Comment 4 Oved Ourfali 2016-08-10 12:28:28 UTC

I don't think we can improve this further. 
Are you running with the original number of objects reported in the bug description? 
How long does it take the dashboard to load?

Comment 5 Eldad Marciano 2016-08-10 19:58:44 UTC

(In reply to Oved Ourfali from comment #4)
> I don't think we can improve this further. 
> Are you running with the original number of objects reported in the bug
> description? 
> How long does it take the dashboard to load?
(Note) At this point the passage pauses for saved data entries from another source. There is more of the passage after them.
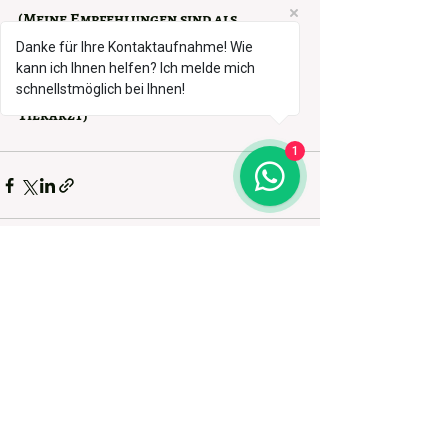
(Meine Empfehlungen sind als 
Unterstützung anzusehen und 
Danke für Ihre Kontaktaufnahme! Wie
ersetzen auf keinen Fall einen Besuch 
kann ich Ihnen helfen? Ich melde mich
beim Tierheilpraktiker oder 
schnellstmöglich bei Ihnen!
Tierarzt) 
1
Aktuelle Beiträge
Alle ansehen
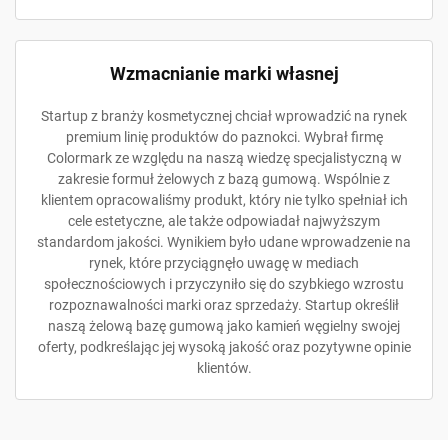
Wzmacnianie marki własnej
Startup z branży kosmetycznej chciał wprowadzić na rynek
premium linię produktów do paznokci. Wybrał firmę
Colormark ze względu na naszą wiedzę specjalistyczną w
zakresie formuł żelowych z bazą gumową. Wspólnie z
klientem opracowaliśmy produkt, który nie tylko spełniał ich
cele estetyczne, ale także odpowiadał najwyższym
standardom jakości. Wynikiem było udane wprowadzenie na
rynek, które przyciągnęło uwagę w mediach
społecznościowych i przyczyniło się do szybkiego wzrostu
rozpoznawalności marki oraz sprzedaży. Startup określił
naszą żelową bazę gumową jako kamień węgielny swojej
oferty, podkreślając jej wysoką jakość oraz pozytywne opinie
klientów.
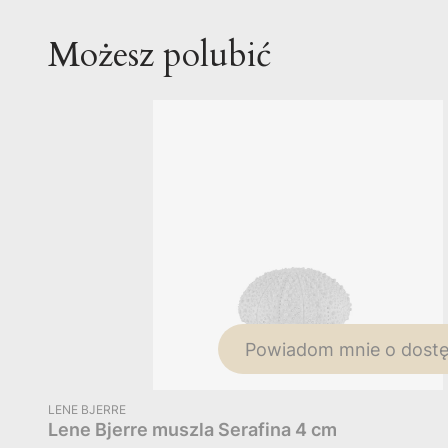
Możesz polubić
Powiadom mnie o dostę
PRODUCENT
LENE BJERRE
Lene Bjerre muszla Serafina 4 cm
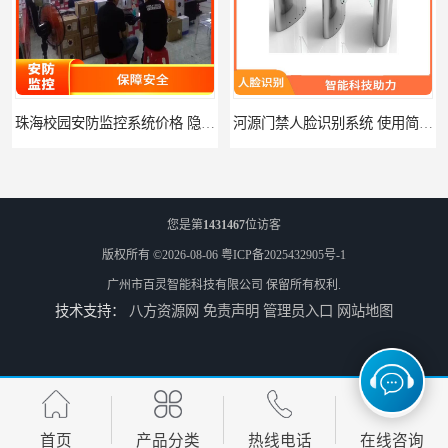
珠海校园安防监控系统价格 隐私保护 能够长时间稳定运行
河源门禁人脸识别系统 使用简单方便 无需人工干预
您是第
1431467
位访客
版权所有 ©2026-08-06
粤ICP备2025432905号-1
广州市百灵智能科技有限公司
保留所有权利.
技术支持：
八方资源网
免责声明
管理员入口
网站地图
潮州人脸识别系统价格 能够识别活体人脸 非接触性
潮州智能人脸识别系统 可以应用于不同场景 高度自动化
首页
产品分类
热线电话
在线咨询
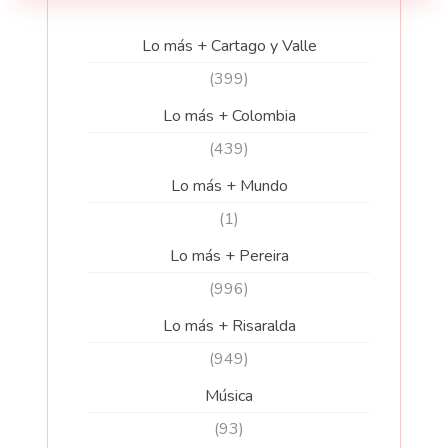
Lo más + Cartago y Valle
(399)
Lo más + Colombia
(439)
Lo más + Mundo
(1)
Lo más + Pereira
(996)
Lo más + Risaralda
(949)
Música
(93)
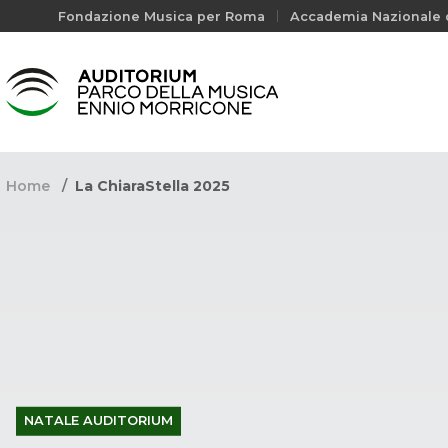
Fondazione Musica per Roma
Accademia Nazionale d
Home
La ChiaraStella 2025
NATALE AUDITORIUM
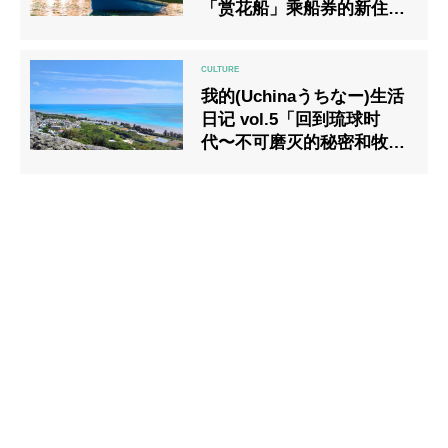
「赏花船」乘船券的新住宿
方案。
我的(Uchinaうちなー)生活
日记 vol.5「回到琉球时
代〜不可磨灭的秘密和牧师
Noro，后编〜」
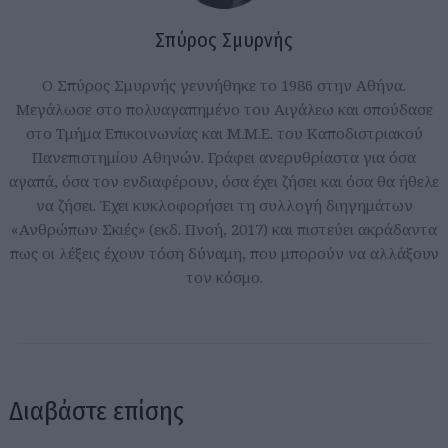
Σπύρος Σμυρνής
Ο Σπύρος Σμυρνής γεννήθηκε το 1986 στην Αθήνα.
Μεγάλωσε στο πολυαγαπημένο του Αιγάλεω και σπούδασε
στο Τμήμα Επικοινωνίας και Μ.Μ.Ε. του Καποδιστριακού
Πανεπιστημίου Αθηνών. Γράφει ανερυθρίαστα για όσα
αγαπά, όσα τον ενδιαφέρουν, όσα έχει ζήσει και όσα θα ήθελε
να ζήσει. Έχει κυκλοφορήσει τη συλλογή διηγημάτων
«Ανθρώπων Σκιές» (εκδ. Πνοή, 2017) και πιστεύει ακράδαντα
πως οι λέξεις έχουν τόση δύναμη, που μπορούν να αλλάξουν
τον κόσμο.
Διαβάστε επίσης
it takes around 40sec to load.
we should re test it with 3.1K vms

Comment 6 Eldad Marciano 2016-09-04 10:41:31 UTC

still reproduced on 4.0.3-1

Comment 7 Oved Ourfali 2016-11-09 10:02:20 UTC

As I understand it is a lot of DWH efforts, it will be fixed by caching.
Moving to future for now.

Comment 8 Oved Ourfali 2016-11-23 09:24:00 UTC

Moving to DWH for their decision.
For now we will focus on caching on the UX side.

Comment 9 Shirly Radco 2016-12-20 07:08:37 UTC

This issue was addressed by caching the queries every 5 minutes.

Comment 10 Oved Ourfali 2016-12-20 07:13:15 UTC

I must admit I think the root cause should be fixed, as this pre-fetching can cause load on the DB if the query is inefficient.